Note that for the time being we will not be able to use 0MQ’s multicast support for serializations, not even if we’re sending the same information to a set of peers. That’s a pity but the reason lies in how the serialization works: because it needs to serialize pointers to objects, it keeps a cache of already transmitted objects. Then, when a pointer is serialized, it transmits a corresponding ID associated with a particular cache object. The receiver will locate the ID in its own cache and thereby restore the right pointer on its side. It’s crucial for this scheme that both sides keep their caches synchronized and that currently only works between two peers, not between more than two. Because therefore the IDs exchanged between peers differ even if semantically the same data is sent, the binary data transmitted differs as well. Hence, we can’t multicast the same binary data to multiple recipients. (Hope that’s not too confusing …)

Footnote to the above: eventually, we could revisit the serialization cache approach and see if there is a way to use real multicasts by keeping the cache IDs in sync across all peers. However, I’m not sure that’s really feasible, and even if it were, I don’t really want to tackle it at the same time as redoing the socket code. But let’s keep it in mind in case there’s any design decision to be made that would later help with doing real multicasts here.

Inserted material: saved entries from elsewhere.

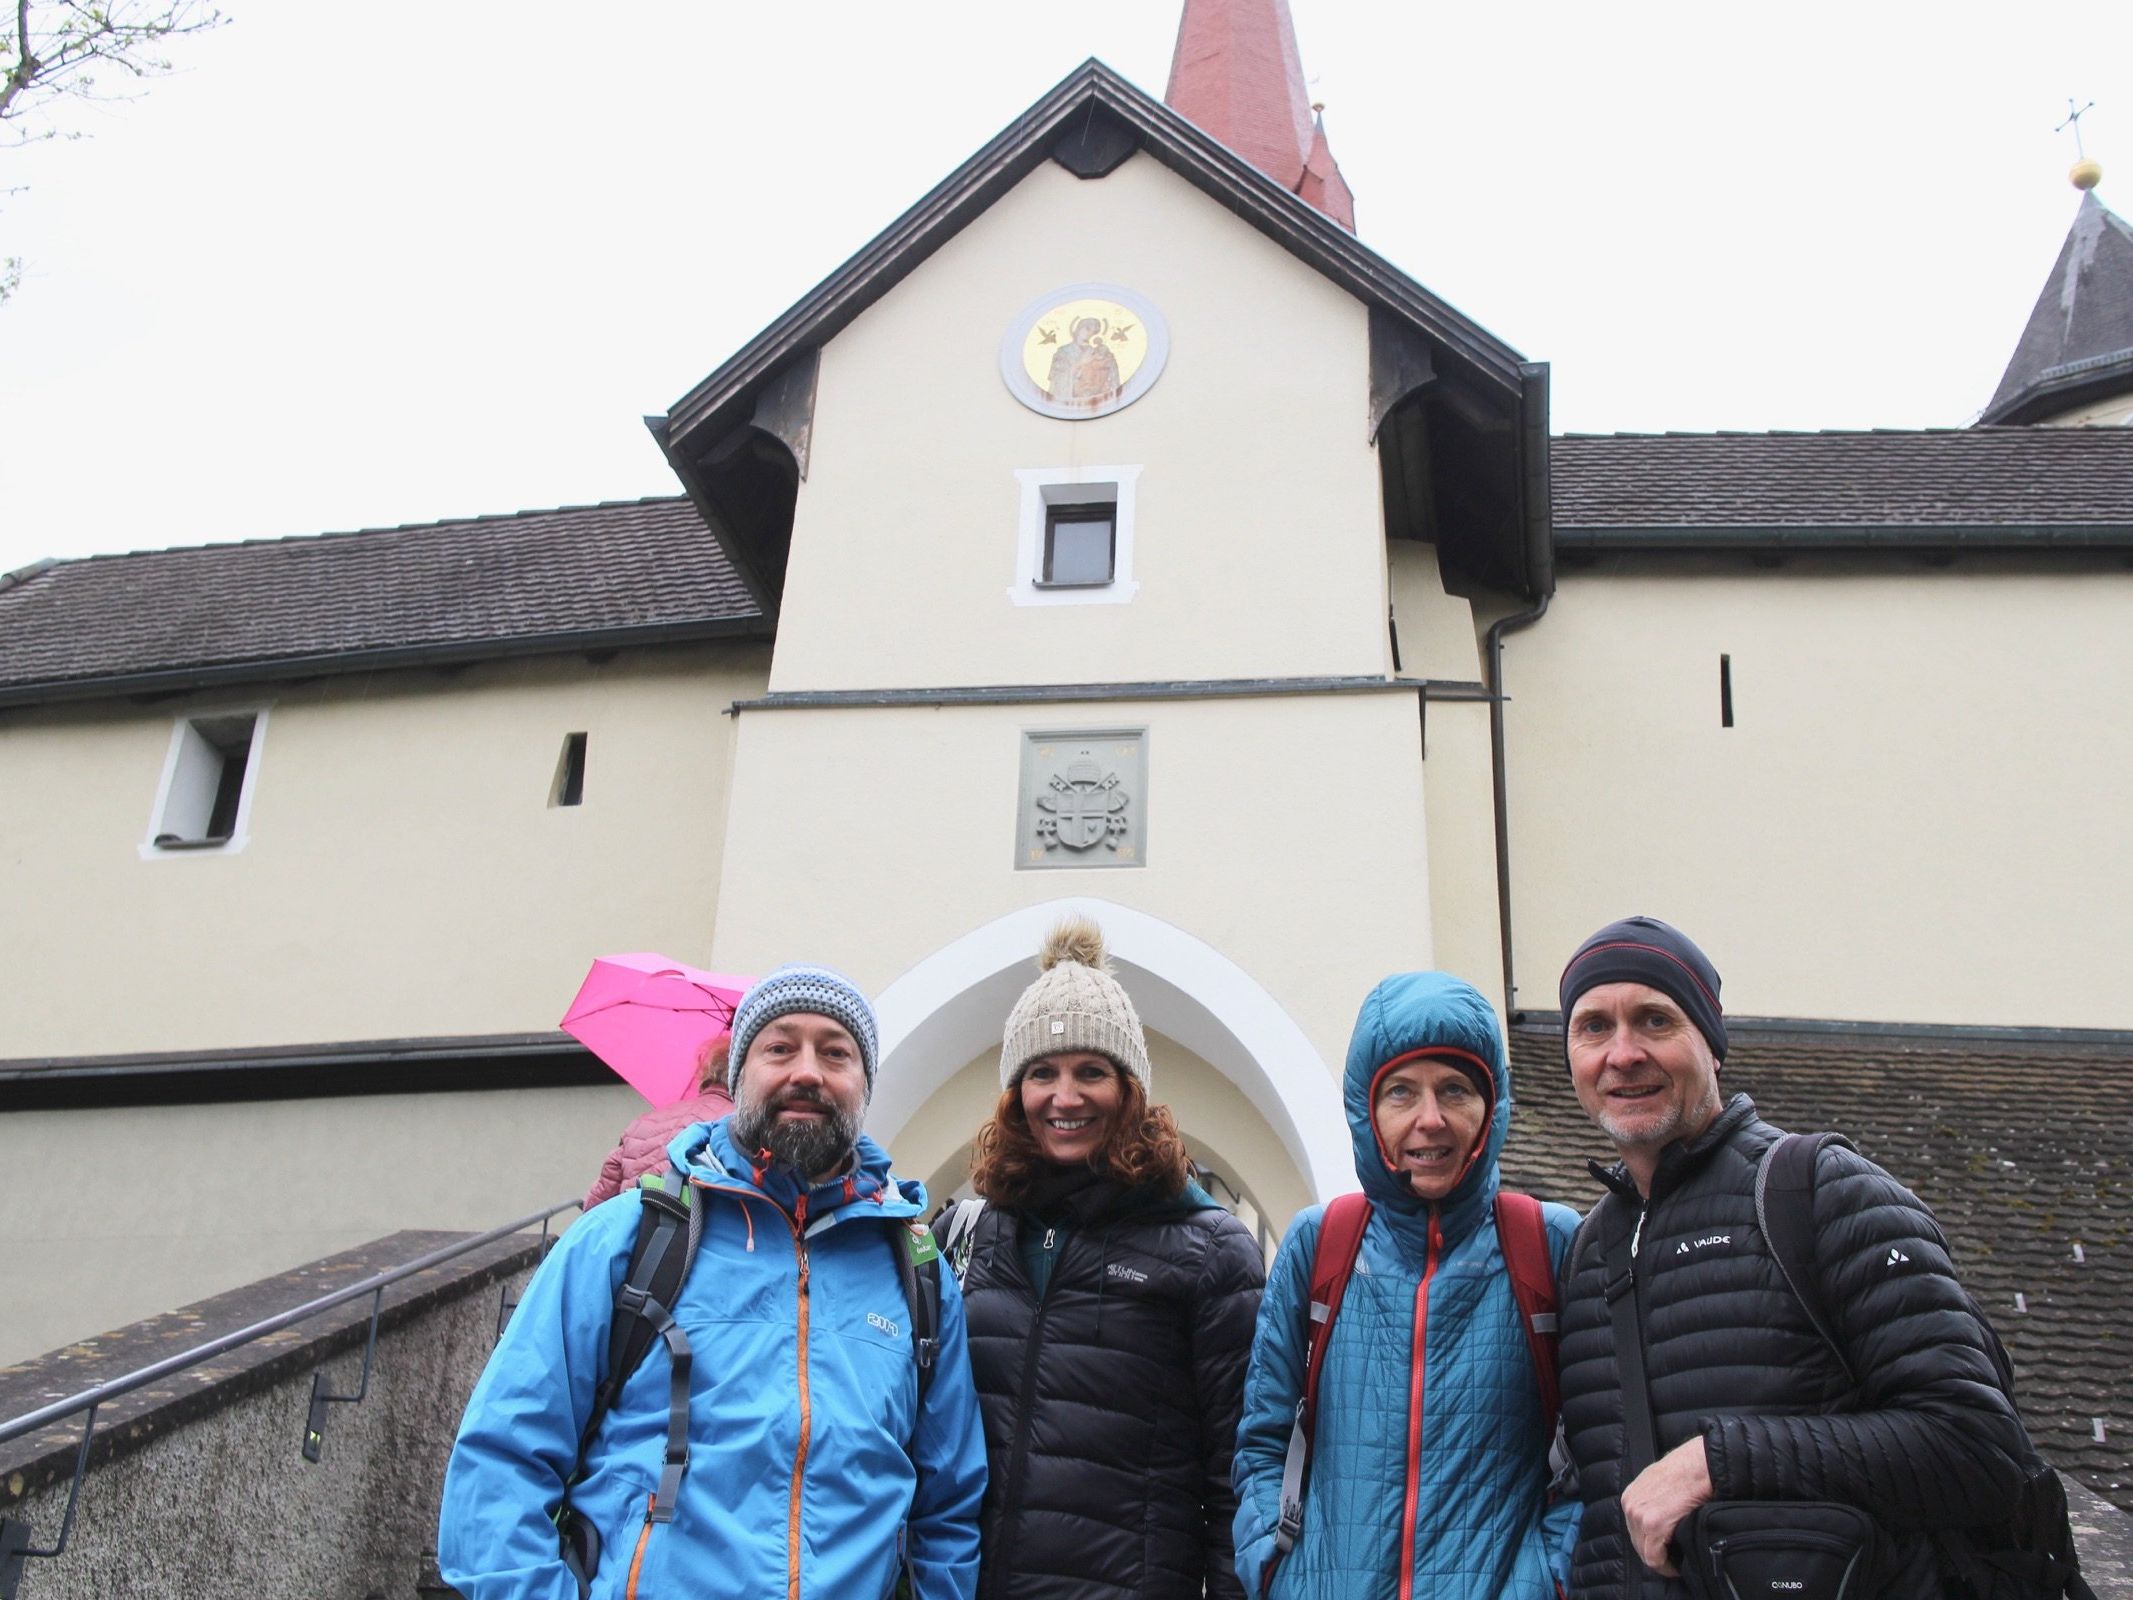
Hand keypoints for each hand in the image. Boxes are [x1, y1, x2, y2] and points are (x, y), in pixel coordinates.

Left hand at [1620, 1436, 1712, 1576]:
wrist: (1700, 1464)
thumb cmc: (1687, 1472)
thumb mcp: (1661, 1484)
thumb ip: (1654, 1502)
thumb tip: (1662, 1520)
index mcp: (1631, 1497)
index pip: (1635, 1531)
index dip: (1650, 1546)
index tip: (1664, 1554)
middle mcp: (1631, 1506)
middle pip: (1638, 1544)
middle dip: (1655, 1555)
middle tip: (1673, 1561)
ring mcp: (1640, 1516)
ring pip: (1645, 1553)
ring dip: (1662, 1560)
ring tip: (1676, 1562)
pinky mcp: (1654, 1524)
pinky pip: (1654, 1557)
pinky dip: (1666, 1566)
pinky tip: (1677, 1566)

2nd footnote: this whole we-can’t-really-do-multicasts is the main reason for why we have proxies in the cluster.

Things to Keep in Mind

When exploring 0MQ, let’s keep an eye on whether we will be able to use it for other inter-thread communication in the future as well. Specifically, I’m hoping that the logging framework will benefit from it. Currently, in the framework’s first iteration, all logging I/O is still done by the main thread. However, I’m planing to move the I/O into separate sub-threads to decouple it from the main process. I’d hope that 0MQ can take over this task for us. (See also the project page on binary logging for more about this.)
Depending on to which degree we change the message-based protocol, let’s make sure the protocol remains extensible so that we can add other types of Zeek-to-Zeek (or Broccoli) communication later. I still have the hope that at some point we’ll add a routing layer to the protocol for exchange of state via multiple hops. But I don’t really know yet how that will look like.
Independent of the question whether we can use 0MQ multicasts for serializations (see footnote above), it would be nice to generally support that multicast functionality for message types that do send the same information to multiple peers. There’s not really much of an application for that right now, but if we can provide a built-in multicast interface, that might be quite helpful later.